Estoy alegre y libre por mi cuenta.

Si encontrara un hombre como mi padre que es bueno fingiendo, mi vida estaría arruinada.

Qu Tong no habló, solo esperó silenciosamente a que Wen You continuara.

Con las manos sobre la hierba, Wen You se reclinó y miró al cielo con una mirada algo dispersa, suspirando.

—Mi madre, ella era simplemente una tonta…

Qu Tong podía notar lo tierna que era la voz de Wen You cuando hablaba de su madre.

Como oyente leal, Qu Tong escuchó intermitentemente a Wen You hablar sobre los asuntos de su familia.

La relación entre la madre y el padre de Wen You era en realidad difícil de evaluar.

Los padres de Wen You se casaron por amor, ambos de entornos familiares similares.

El padre de Wen You era una persona muy atenta, considerada y responsable, al menos así es como aparentaba tanto en casa como fuera.

Su relación era la envidia de todos a su alrededor, y la madre de Wen You había sido inmensamente feliz en su momento.

El padre de Wen You se preocupaba por cada festivo y aniversario, siempre recordando comprar regalos para su esposa.

Recordaba el ciclo menstrual de su esposa, preparaba medicamentos con anticipación para ella, y personalmente cocinaba sus delicias favoritas del Planeta Azul.

La madre de Wen You era profesora y a menudo estaba de pie durante largas horas.

Por preocupación hacia ella, siempre que estaba en casa, el padre de Wen You la acompañaba durante los baños de pies y le daba masajes.

Por la noche, la abrazaba para dormir, en los paseos caminaba por el lado cercano a la calle para protegerla, y la defendía frente a todos los familiares y amigos.

Más tarde, cuando Wen You fue concebida, su padre incluso tomó un permiso de dos meses para venir a casa y cuidarla, temeroso de que pudiera sufrir algún golpe o empujón.

Colocaba su oído en el vientre de su esposa para escuchar al bebé y hablaba alegremente sobre si el bebé se parecería más a él o a ella.

En medio de la noche, se levantaba para traerle agua tibia a su esposa y masajearle la espalda.

Este hombre, tan atento a los detalles, cuando supo que su esposa estaba embarazada, gastó dinero para satisfacer sus deseos físicos en otro lugar.
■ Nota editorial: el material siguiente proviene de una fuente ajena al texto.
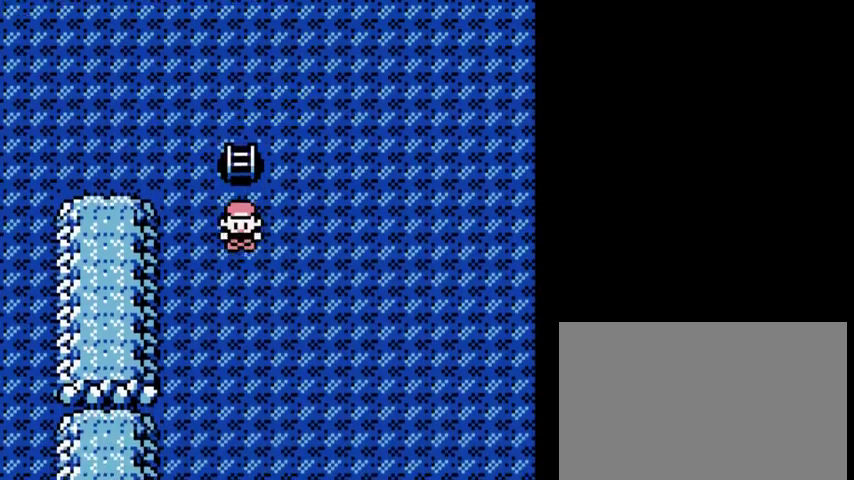
{"buttons": ["DPAD_DOWN"], "events": []}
Solo mantenía relaciones físicas sin ningún apego emocional, incluso diciéndole claramente a la otra parte que amaba mucho a su propia esposa, afirmando que además del dinero por sexo, no podría haber ningún otro vínculo.

Pero la madre de Wen You lo descubrió de todos modos.

Frente a la histeria de su esposa, el padre de Wen You no lo negó, no eludió la responsabilidad, admitió sinceramente sus errores y cuidó tiernamente las emociones de su esposa.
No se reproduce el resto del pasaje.